Heh, I got married at an intimate little gathering for about 160 of my ex-wife's relatives (thirty years ago, yesterday, as a matter of fact). She came from an enormous family. My family fit at two tables, although my brother had to sit with the polka band (don't ask). We were also alloted two tables for friends. One of the bridesmaids sewed her own gown, and my mother sewed the rest. There was a bridal shower, but no bachelor party.
Natter 36: But We Digress...
Off-topic discussion. Wanna talk about corsets, duct tape, or physics? This is the place. Detailed discussion of any current-season TV must be whitefonted.
Oh, thank god the wedding discussion isn't completely over!
Oh, it will be back, don't you fret. I don't know about you other people, but I'm in another one in September, so there will be Things To Say, I'm sure...
In other wedding-related news, I was just at the dog park with a friend, who was talking to another dog owner who recognized her dog, and she said, "Oh, you've probably seen him here with my boyfriend..." I whispered to her, "You mean your husband, right??" Heh. They just got back from the honeymoon. She's still adjusting.
At the last wedding I went to-- a couple months ago-- the bride, groom, best man, best friend of the bride (happy not to be a MoH) myself and Bob went to a strip club-- the night before. After the rehearsal dinner. All the guys received lap dances; the bride paid for the groom's. When it closed we raided the mini bar in our hotel room and the bride and groom left after the sun came up. These friends are the most chill hedonists I know.

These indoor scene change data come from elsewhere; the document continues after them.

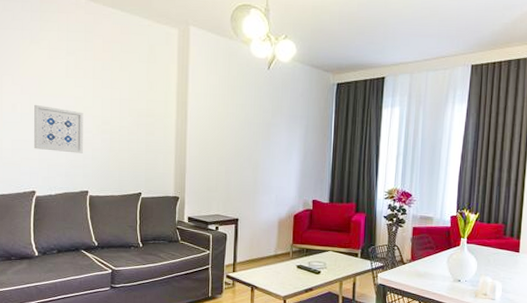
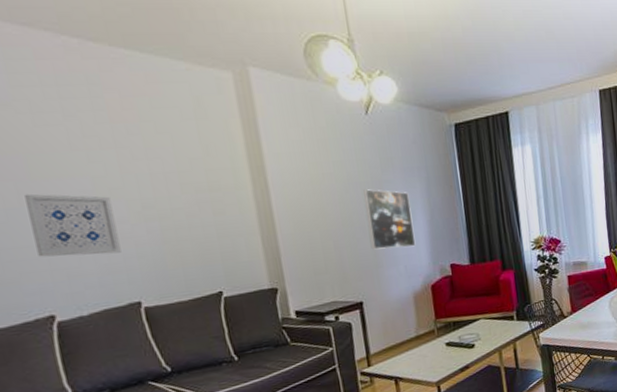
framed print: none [253,129,290,181] -> present [363,189,416,250]

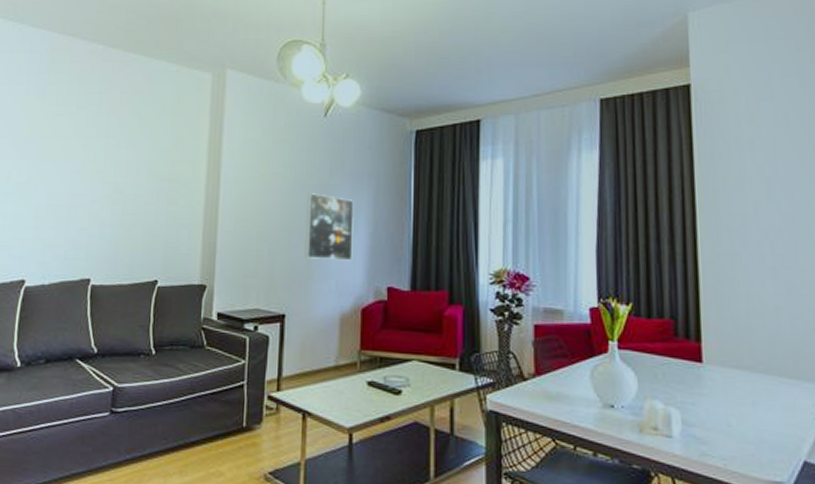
wall art: present [25,193,121,257] -> none [28,171,92,230]

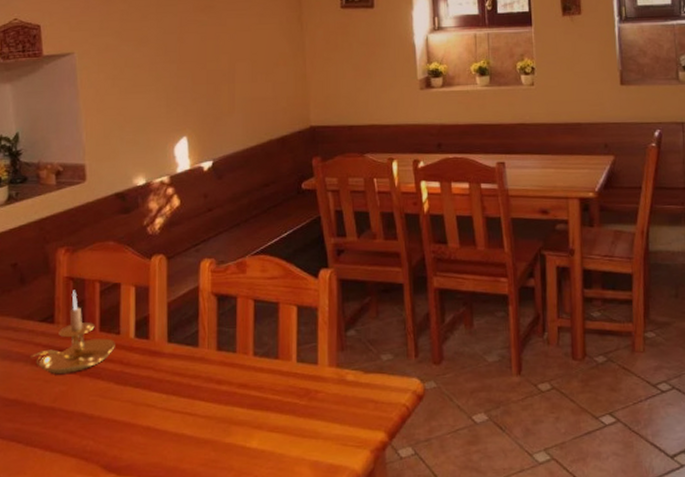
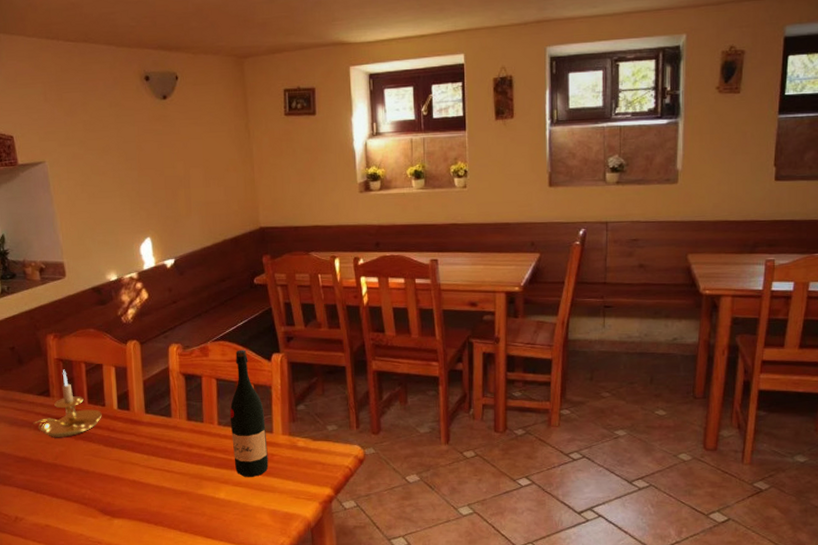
wine bottle: none [267,265,311,420] -> present [229,350,269,477]

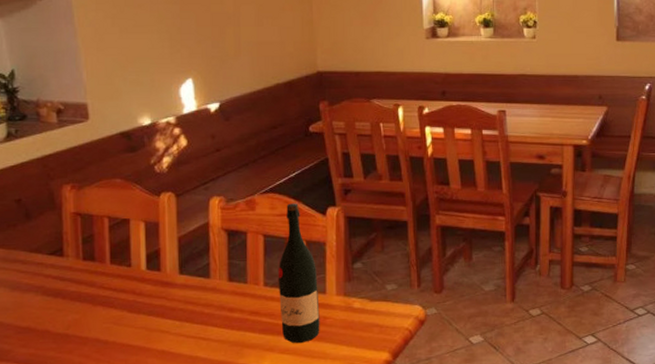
candle holder: present [32,369,102,437] -> none [40,225,127,303]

Of course, I had a ridiculous hangover until about an hour before the wedding started, and I look like death in the photos, but still fun.

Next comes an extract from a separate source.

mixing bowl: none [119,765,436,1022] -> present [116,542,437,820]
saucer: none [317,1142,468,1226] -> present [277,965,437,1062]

Some dicksmack here in town was feeding kittens to his pet alligator. He's in jail tonight on $72,000 bond after throwing the cat at animal control officers and for being a smart ass to the judge. He said he could do "anything he wanted, it's only a kitten."

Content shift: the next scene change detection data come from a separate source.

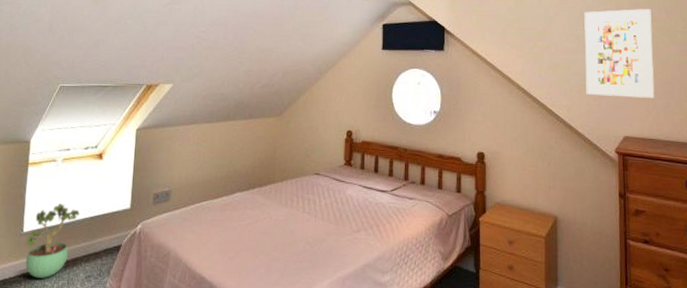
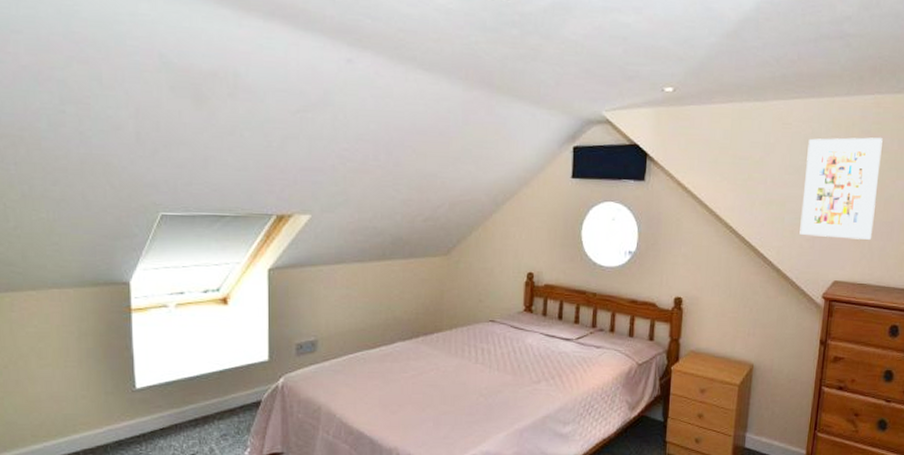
potted plant: present [25,204,80,278] -> none [141,356,205,438]

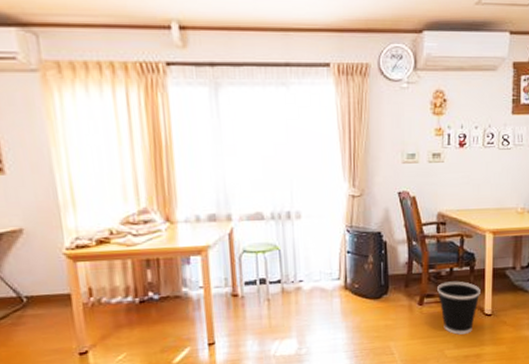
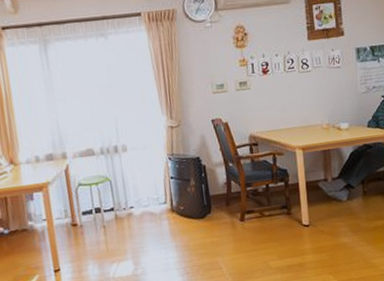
wastebasket: present [437,281,481,335] -> none [256,196,297,247]

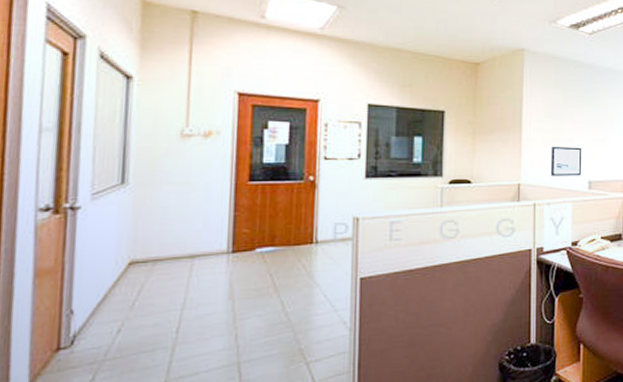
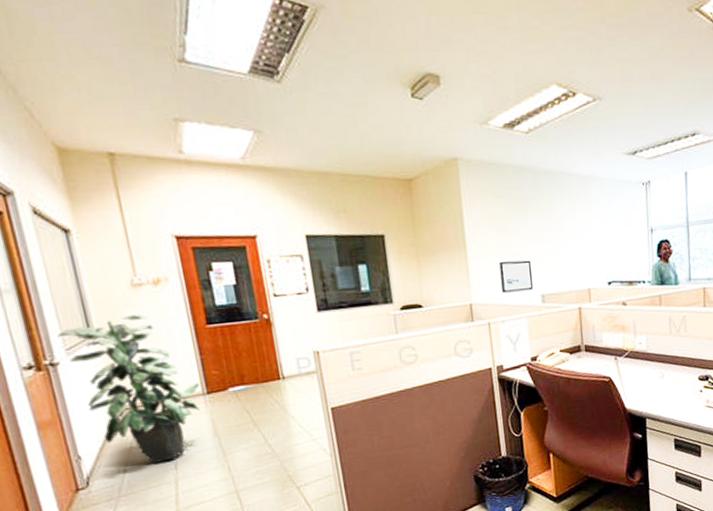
indoor plant: none [88,164,226,326] -> present [58,314,201,465]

By his mugshot, he looks too stupid to live.
Wait. What? Did you just say "feeding kittens to his pet alligator"?!?!??
Yup.
Did you just say "feeding kittens to his pet alligator"?!?!??
No.
Because no one would ever do that.
Now now -- maybe the alligator won them fair and square in a poker game.
It doesn't sound all that different from feeding live mice to pet snakes.
I'm looking for a local news link but it's just on network, not on the web yet.
Apparently, the guy's lawyer is comparing kittens to rats fed to snakes.